→ ページ本文
═══
2015年05月19日

韓国歴史ドラマ 武人時代

この十年くらいの間に韓国では歴史ドラマの制作ラッシュとも言えるほどの新作が量産され
もちろんそれらは玉石混交なのだが、この「武人時代」は、文句無く傑作だ。

日本では武臣時代という用語が使われることが多いと思うが
いずれにせよ、よほど世界史、韓国史に詳しいヒトでないと
武人時代と言われても、なんのことだかわかりませーんだろう。
詳しいことはネット検索で調べていただくとして
簡単に言えば、朝鮮半島で1170年から約100年間続いた軍人政権≒幕府の時代だ。
高麗王朝の末期、モンゴルによる属国化までの期間である。
高麗王朝では国王専制の下、文官の専横と腐敗が横行していたが
それに怒った軍人がクーデーターを起こし、軍事政権を樹立したのだ。
同時代の日本における鎌倉幕府成立と比べてみると、なんとなく雰囲気はわかるだろう。

軍事政権のトップは、権力闘争によって目まぐるしく交替し
このドラマで描かれている武人時代の前半だけでも
李義方(イ・ウィバン)
═══
→ 提供情報

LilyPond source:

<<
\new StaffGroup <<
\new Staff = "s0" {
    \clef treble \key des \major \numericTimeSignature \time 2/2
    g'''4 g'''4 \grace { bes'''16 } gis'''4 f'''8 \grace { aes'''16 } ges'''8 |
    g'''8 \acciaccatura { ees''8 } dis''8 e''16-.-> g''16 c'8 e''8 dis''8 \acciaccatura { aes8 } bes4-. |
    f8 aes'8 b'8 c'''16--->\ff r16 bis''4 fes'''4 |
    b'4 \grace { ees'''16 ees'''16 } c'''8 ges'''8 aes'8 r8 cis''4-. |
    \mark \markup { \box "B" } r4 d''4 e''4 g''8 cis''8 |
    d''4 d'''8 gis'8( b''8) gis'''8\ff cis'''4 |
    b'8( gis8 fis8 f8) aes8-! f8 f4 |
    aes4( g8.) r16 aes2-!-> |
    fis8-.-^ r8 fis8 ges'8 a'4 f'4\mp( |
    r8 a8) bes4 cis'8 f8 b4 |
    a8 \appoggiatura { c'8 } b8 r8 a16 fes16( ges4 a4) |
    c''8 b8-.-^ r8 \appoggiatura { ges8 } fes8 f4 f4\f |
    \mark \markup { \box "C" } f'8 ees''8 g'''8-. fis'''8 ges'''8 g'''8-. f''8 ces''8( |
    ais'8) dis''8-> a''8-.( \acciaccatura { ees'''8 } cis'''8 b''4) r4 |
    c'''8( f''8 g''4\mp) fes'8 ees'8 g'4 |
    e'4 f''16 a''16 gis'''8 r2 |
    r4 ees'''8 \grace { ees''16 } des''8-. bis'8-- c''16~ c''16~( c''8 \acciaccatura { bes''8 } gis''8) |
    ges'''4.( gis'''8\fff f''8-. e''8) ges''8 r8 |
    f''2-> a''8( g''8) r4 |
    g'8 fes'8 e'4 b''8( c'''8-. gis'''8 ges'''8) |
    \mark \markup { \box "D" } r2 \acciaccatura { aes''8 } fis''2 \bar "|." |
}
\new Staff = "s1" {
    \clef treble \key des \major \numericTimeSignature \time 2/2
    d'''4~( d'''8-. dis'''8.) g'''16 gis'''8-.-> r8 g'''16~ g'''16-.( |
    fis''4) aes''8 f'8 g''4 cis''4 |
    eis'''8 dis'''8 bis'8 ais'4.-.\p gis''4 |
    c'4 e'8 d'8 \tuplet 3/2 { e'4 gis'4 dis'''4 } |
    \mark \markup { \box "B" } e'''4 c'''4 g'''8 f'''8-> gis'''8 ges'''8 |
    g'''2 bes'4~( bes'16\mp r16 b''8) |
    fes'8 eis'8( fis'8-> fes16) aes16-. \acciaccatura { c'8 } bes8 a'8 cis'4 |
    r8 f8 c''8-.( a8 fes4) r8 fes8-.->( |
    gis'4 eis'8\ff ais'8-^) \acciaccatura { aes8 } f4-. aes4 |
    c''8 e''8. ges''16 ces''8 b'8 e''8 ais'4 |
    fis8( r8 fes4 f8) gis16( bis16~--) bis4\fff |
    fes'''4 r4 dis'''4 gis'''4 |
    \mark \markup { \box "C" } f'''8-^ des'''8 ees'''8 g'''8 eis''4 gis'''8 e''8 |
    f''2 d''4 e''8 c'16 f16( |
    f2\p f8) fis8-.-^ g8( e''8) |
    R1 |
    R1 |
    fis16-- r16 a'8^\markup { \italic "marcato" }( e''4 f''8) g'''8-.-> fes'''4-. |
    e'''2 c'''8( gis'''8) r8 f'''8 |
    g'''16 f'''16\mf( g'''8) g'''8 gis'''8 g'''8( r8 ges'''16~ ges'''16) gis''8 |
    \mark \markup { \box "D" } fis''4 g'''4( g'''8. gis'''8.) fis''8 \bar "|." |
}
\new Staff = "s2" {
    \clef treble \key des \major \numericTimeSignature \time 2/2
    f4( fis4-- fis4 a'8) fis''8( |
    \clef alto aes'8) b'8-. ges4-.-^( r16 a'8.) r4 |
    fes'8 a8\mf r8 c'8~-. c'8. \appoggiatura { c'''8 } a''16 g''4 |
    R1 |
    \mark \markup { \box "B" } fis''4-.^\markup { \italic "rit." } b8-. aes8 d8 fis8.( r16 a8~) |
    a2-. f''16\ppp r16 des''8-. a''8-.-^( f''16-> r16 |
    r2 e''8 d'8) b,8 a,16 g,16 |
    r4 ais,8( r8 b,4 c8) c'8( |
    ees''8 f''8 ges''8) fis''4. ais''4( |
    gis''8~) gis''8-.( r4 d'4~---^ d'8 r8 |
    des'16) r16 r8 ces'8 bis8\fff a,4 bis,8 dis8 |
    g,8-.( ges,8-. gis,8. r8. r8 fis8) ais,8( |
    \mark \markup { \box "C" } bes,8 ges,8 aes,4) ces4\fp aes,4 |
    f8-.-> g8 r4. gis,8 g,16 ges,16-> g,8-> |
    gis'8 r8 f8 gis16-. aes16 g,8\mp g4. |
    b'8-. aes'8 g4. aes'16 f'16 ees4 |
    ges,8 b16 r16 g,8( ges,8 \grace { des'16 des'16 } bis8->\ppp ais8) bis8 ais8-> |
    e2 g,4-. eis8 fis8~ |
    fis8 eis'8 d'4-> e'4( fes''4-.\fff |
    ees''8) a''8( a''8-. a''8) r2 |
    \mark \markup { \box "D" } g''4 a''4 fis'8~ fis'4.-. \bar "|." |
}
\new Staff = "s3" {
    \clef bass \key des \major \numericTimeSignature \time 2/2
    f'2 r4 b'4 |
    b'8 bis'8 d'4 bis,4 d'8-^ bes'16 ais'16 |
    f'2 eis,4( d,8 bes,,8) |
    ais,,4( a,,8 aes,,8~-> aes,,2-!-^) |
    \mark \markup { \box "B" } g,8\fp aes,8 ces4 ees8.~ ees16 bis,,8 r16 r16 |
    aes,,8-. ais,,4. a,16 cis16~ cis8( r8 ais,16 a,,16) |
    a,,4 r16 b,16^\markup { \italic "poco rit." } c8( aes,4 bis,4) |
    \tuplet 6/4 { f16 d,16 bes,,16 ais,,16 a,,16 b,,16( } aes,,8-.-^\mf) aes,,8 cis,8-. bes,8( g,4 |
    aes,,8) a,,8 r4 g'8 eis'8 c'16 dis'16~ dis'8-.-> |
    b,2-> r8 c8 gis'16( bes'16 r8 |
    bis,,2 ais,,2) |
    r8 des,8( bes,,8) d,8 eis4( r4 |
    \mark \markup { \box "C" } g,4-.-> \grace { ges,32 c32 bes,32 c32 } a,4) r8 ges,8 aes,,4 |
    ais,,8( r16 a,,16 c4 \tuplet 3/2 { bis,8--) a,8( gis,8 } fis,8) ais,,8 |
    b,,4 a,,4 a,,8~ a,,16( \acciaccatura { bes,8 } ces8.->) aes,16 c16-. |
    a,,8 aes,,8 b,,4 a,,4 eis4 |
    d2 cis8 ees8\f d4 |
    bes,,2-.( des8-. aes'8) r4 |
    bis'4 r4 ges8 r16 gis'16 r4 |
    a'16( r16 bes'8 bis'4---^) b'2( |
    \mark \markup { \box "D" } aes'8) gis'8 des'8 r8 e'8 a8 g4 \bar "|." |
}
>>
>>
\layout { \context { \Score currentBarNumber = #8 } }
═══
→ 課題
韓国歴史ドラマ「武人時代」を紹介するページ本文を、末尾の続きから書き継ぐこと。

→ 解答
鄭仲夫(チョン・ジュンブ)
慶大升(キョン・デスン)
李義旼(イ・ウィミン)
崔忠献(チェ・チュンホン)
の五人の権力者が登場する。

このドラマのテーマは、この五人の権力者の個性を描くことによって
政治権力の本質とは何かという問題を読み解くという深いものだ。
ホームドラマ化して劣化が著しい近年の大河ドラマでは味わえない面白さがある。
(ちなみに大河以外のNHKの歴史ドラマは、概して悪くないと思いますよ)
高麗史には、彼らの横顔が想像できるほどの詳細な描写は記録されてないので
キャラ作りは、かなりの部分が脚本家、イ・ファンギョンの創作だが
人間社会で起こりうるあらゆる要素が詰め込まれており、説得力がある。

欲を言えば李義旼だけでなく、慶大升や崔忠献もドラマの最初から登場させて
軍幹部の子弟や下級将校の視点から、軍部のクーデターをどう捉えていたのかを描けば
主要人物が退場した後の後半の寂寥感はもう少しなんとかなったかも知れない。

イ・ファンギョンの最高傑作と言われる「太祖王建」を見逃してしまったのが悔やまれる。